Pier 67, Inc. v. King County, 89.Wn.2d 379, 385–86, 89 Wash.2d 379, 573 P.2d 2 (1977).

¶ 27 Ordinarily, we review the trial court's decision on spoliation for abuse of discretion. Henderson, 80 Wash.App. at 604, 910 P.2d 522. Here, because the issue was decided through summary judgment, our review is de novo. Davis v. Baugh Indus. Contractors, Inc., 159 Wash.2d 413, 416, 150 P.3d 545 (2007) (“Trial court rulings in conjunction with a motion for summary judgment are reviewed de novo.”).

¶ 28 In deciding whether to apply a spoliation inference, this court has used two general factors: (1) the potential importance or relevance of the missing evidence and (2) the culpability or fault of the adverse party. Henderson, 80 Wash.App. at 607, 910 P.2d 522. Whether the missing evidence is important or relevant depends on the particular circumstances of the case. Henderson, 80 Wash.App. at 607, 910 P.2d 522. In weighing the importance of the evidence, we consider whether the adverse party was given an adequate opportunity to examine it. Henderson, 80 Wash.App. at 607, 910 P.2d 522. As for culpability, we examine whether the party acted in bad faith or conscious disregard of the importance of the evidence or whether there was some innocent explanation for the destruction. Henderson, 80 Wash.App. at 609, 910 P.2d 522. Another important factor is whether the party violated a duty to preserve the evidence. Henderson, 80 Wash.App. at 610, 910 P.2d 522.

¶ 29 Applying the two-part analysis here, a video recording of the area where Tavai fell would have likely been important because it could have shown how the water got on the floor and how long it had been there.
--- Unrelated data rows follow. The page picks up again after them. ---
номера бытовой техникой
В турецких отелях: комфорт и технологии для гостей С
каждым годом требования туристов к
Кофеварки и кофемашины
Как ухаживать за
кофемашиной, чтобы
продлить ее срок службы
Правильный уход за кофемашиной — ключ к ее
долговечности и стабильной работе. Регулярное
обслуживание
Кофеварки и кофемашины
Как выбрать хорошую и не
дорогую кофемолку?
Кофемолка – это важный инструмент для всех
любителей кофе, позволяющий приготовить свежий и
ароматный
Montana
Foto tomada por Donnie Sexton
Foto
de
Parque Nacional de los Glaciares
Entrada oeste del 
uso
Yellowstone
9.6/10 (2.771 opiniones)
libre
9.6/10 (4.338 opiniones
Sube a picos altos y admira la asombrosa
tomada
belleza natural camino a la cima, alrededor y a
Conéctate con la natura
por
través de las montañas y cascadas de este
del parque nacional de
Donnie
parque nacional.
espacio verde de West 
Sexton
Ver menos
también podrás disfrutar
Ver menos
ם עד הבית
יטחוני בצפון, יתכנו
However, while Walmart had many surveillance cameras, Tavai has failed to establish that surveillance video captured the area where she fell. According to the assistant manager at the store, the surveillance video did not cover the area where Tavai fell. In addition, the expert Tavai retained, who examined the camera security room and the views of the cameras, agreed that if Tavai was correct about where she fell, a camera would not have captured the fall. Thus, the importance of any video footage was small because the area where Tavai fell was likely not captured.
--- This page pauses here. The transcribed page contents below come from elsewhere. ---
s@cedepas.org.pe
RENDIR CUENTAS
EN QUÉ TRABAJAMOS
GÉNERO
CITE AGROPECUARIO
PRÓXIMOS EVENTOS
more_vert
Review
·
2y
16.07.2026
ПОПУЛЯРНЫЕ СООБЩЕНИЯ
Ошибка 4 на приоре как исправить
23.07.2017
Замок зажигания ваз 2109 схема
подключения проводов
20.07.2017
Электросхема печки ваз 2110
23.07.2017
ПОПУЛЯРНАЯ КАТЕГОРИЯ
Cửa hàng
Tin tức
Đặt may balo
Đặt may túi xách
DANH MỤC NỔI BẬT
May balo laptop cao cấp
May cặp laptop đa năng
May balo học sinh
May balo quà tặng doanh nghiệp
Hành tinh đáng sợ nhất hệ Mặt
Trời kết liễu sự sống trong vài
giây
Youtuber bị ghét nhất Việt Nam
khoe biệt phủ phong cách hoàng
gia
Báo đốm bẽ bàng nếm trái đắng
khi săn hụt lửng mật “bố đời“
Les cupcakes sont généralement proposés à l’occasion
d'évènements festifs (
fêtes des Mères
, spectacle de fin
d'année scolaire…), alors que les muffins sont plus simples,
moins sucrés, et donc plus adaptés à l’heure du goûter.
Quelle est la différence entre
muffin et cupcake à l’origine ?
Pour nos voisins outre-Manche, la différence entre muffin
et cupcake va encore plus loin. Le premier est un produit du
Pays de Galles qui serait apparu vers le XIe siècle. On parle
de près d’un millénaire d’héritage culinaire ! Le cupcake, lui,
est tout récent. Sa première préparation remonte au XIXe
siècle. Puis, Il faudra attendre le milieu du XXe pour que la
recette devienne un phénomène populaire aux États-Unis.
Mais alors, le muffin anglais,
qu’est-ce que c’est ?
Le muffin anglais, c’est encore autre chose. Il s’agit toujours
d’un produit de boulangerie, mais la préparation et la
¶ 30 As to culpability, Tavai asserts that Walmart admitted that its policies are to preserve video when there is an accident and, thus, should have retained the video. But Tavai's citation to a declaration by her attorney does not support this assertion. There is nothing in the record before us concerning what Walmart's policy is on retention of video footage. The record does not establish when Tavai requested Walmart to retain its footage. It is also unclear when the video was deleted. There is no evidence that it was deleted after Tavai asked for the footage.3 Thus, it may have been deleted before any request, which because it did not contain video of the area of the fall, would tend to show a lack of bad faith. See Ripley v. Lamer, 152 Wash.App. 296, 326, 215 P.3d 1020 (2009) (rejecting spoliation argument that broken scalpel handle was discarded in bad faith in part because plaintiff's lawsuit had not commenced and no request had been made to retain the handle). We decline to require store premises to retain all video anytime someone slips and falls and files an accident report. On this record, Tavai does not show that Walmart acted in bad faith.

¶ 31 Because the two factors do not weigh in favor of a spoliation inference, we conclude that the trial court did not err in rejecting Tavai's claim that Walmart destroyed evidence in bad faith and that she was entitled to a spoliation inference.4

¶ 32 We affirm.


We concur: JOHANSON, A.C.J., and FORBES, J.P.T.